Égyptien de naissance, Albert Cossery s'est établi à Paris en 1945 et ne l'a plus quitté. Mais il est resté attaché à son pays natal, la preuve en est, outre Mendiants et Orgueilleux, ce roman moins célèbre mais qui n'en est pas moins un bijou connu des amateurs.
Le romancier fait défiler devant nous une galerie de personnages sympathiques, attachants ou intrigants. Entre d'abord en scène Karim, producteur de cerfs-volants et amoureux d'Amar la jeune prostituée. Il nous mène à Heykal, un esthète fauché servi par un domestique discret qui répond au nom de Siri, imagine de faire la révolution par excès de louanges à l'égard du gouverneur local, tyranneau ridicule qui règne sur la grande cité de la côte, genre Alexandrie. De là on passe chez l'instituteur Urfy, accablé par une vieille maman un peu folle, et par des gamins engourdis par la chaleur, mais indispensable pour la rédaction d'affiches si élogieuses qu'elles doivent en devenir subversives. La porte est alors ouverte pour qu'entre en piste la jeune et séduisante Soad, fille espiègle d'un ami du gouverneur. Un chèque de son père, et la voilà qui permet à son amant Heykal de lancer dans la presse une pétition pour financer une statue du gouverneur, un comble de flagornerie. Mais ce n'est pas fini : vient aussi le moment où Karim nous conduit dans les locaux de la police où l'inspecteur Hatim a du mal à croire que son client, après un séjour en prison pour des raisons politiques, ait pu devenir un agneau susceptible de baiser la main du gouverneur. Taher non plus, toujours révolutionnaire actif, et poseur de bombes par vocation, a du mal à accepter la métamorphose de son ancien compagnon de lutte en un amant pacifiste et adepte de la dérision comme son modèle Heykal pour lutter contre la tyrannie.

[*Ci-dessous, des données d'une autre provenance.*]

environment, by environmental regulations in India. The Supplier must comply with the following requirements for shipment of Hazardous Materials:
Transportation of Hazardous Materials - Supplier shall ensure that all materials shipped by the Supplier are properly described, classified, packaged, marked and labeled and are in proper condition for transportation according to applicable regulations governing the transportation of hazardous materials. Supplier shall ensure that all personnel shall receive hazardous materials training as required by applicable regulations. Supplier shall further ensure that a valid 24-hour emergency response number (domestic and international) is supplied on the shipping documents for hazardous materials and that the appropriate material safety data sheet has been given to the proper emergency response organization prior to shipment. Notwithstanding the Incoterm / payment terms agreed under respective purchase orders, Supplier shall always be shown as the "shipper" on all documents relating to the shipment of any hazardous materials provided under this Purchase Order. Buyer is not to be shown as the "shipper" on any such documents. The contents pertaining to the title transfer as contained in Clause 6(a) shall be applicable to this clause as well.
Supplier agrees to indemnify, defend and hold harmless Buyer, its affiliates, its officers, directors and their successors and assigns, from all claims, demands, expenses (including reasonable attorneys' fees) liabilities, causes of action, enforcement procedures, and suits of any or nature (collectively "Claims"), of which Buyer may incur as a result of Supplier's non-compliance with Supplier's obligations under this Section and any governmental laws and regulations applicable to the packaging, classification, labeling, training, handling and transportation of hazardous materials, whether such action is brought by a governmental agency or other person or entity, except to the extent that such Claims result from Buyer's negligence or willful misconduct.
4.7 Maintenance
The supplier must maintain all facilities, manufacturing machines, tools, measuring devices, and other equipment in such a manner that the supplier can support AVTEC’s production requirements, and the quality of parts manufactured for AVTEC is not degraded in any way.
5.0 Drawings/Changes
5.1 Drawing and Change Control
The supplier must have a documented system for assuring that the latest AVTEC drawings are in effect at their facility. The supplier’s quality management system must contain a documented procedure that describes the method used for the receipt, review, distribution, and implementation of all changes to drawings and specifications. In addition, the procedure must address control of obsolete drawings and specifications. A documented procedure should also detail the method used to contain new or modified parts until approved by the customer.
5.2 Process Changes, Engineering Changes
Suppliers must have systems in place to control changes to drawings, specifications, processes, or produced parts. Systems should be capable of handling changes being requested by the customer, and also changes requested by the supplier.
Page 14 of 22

Le domaine de Karim pour tester ses cerfs-volants c'est une terrasse qui domine l'avenue du bord de mer. Qui imaginerait que ce soit une voie stratégique ? Étrangement, Hatim le policier et Tahar l'anarchiste sont du même avis : cette terrasse est un lieu sensible. Contre le pouvoir absurde du gouverneur, la violence et la dérision sont finalement des armes aussi efficaces l'une que l'autre. Et surtout l'écriture élégante et raffinée de Cossery nous ménage un roman délicieux à savourer comme des loukoums.
• Albert Cossery. La violence et la dérision. Editions Joëlle Losfeld. 1993, 177 pages.